Dafür werden, so der Trainer, die handballspezifischen Übungen höchstwahrscheinlich zu Hause eher weniger umgesetzt werden können. „Handball ist eine sehr komplexe Sportart, das macht es schwierig, handballspezifisch zu trainieren“, sagt Nico Kiener. Je nach Platzangebot bieten sich aber trotzdem einige Übungen an, die man zu Hause durchführen kann – auch mit Ball.

Ideen aus dem Internet

Wer Ideen dafür braucht, findet diese im Internet. Der Deutsche Handball-Bund stellt in seiner Fitnessserie „Wir machen stark – fit mit dem DHB“ regelmäßig neue Übungen auf seine Homepage. Der Athletik-Bundestrainer David Gröger hat die Beiträge gemeinsam mit seinem Team entwickelt. „Die Übungen sind für jeden geeignet, von der D-Jugend bis zu den Profis“, erklärt der Trainer im ersten Video der Serie.
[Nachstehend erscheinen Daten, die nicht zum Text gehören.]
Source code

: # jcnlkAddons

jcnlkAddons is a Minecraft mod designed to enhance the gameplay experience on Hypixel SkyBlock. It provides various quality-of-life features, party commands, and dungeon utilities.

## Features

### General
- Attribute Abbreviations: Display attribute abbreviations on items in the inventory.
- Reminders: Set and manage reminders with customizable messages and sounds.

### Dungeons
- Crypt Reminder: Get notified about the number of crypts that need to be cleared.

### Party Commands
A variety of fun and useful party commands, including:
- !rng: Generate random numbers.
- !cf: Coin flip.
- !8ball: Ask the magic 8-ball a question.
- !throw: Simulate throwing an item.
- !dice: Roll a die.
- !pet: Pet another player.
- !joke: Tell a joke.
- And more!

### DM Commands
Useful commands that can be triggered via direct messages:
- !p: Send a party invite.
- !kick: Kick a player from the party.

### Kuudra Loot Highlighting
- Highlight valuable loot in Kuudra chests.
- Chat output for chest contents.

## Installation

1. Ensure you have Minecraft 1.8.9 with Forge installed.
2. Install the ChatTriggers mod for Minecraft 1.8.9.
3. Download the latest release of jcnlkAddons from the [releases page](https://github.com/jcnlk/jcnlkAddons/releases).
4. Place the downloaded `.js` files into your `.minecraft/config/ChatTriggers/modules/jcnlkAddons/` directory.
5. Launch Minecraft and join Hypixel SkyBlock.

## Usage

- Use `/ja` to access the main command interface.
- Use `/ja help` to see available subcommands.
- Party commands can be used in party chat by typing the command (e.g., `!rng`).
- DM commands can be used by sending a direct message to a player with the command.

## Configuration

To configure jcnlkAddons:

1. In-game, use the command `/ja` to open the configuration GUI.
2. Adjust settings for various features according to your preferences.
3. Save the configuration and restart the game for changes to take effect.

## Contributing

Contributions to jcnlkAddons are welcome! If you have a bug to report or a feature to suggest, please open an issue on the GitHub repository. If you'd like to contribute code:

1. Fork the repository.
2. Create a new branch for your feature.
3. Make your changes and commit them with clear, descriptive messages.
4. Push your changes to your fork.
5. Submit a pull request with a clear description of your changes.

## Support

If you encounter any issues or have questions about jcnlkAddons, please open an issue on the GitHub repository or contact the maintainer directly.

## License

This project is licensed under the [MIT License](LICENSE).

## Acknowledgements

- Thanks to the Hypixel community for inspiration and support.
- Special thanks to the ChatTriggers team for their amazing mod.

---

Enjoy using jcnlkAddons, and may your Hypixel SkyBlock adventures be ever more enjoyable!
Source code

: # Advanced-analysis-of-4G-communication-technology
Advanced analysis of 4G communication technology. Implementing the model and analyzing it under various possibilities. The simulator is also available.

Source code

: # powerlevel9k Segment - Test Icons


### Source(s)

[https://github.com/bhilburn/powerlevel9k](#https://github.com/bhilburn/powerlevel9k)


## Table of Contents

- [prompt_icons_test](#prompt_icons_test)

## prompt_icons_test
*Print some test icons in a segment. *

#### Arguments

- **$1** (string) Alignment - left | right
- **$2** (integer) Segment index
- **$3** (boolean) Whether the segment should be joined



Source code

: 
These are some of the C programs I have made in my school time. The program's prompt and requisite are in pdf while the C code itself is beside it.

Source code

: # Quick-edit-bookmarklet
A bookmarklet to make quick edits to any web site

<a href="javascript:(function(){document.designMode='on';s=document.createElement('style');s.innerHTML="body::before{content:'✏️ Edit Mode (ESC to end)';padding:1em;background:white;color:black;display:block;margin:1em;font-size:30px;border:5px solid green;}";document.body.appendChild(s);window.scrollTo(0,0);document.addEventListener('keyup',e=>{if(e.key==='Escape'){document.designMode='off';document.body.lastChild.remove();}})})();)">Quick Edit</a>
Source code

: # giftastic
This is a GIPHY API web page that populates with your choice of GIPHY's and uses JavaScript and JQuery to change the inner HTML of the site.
Auch mehrere Videos für Kinder sind bereits erschienen. „Wir wollen Familien unterstützen und mit dafür sorgen, dass die Kinder in Bewegung bleiben“, sagt der DHB-Vorstand Sport Axel Kromer. Er hat für die Online-Trainingseinheiten sein Wohnzimmer zur Verfügung gestellt. Dort präsentiert sein Sohn Übungen, für die man nur ein bis zwei Handbälle, zwei Wasserflaschen und ein Handtuch braucht.

Er zeigt zum Beispiel, wie man im Achterlauf prellend um die Wasserflaschen läuft, den Ball hinter dem Rücken fängt oder wie oft man es schafft, im Ausfallschritt unter dem Bein zu klatschen, während der Ball in der Luft ist. Und wenn man dafür alle zerbrechlichen Gegenstände aus dem Weg räumt, dann kann die Haus-Ball-Regel in der Corona-Zeit dafür auch ausnahmsweise gebrochen werden. Wie so vieles, ist eben auch das anders in diesen Zeiten.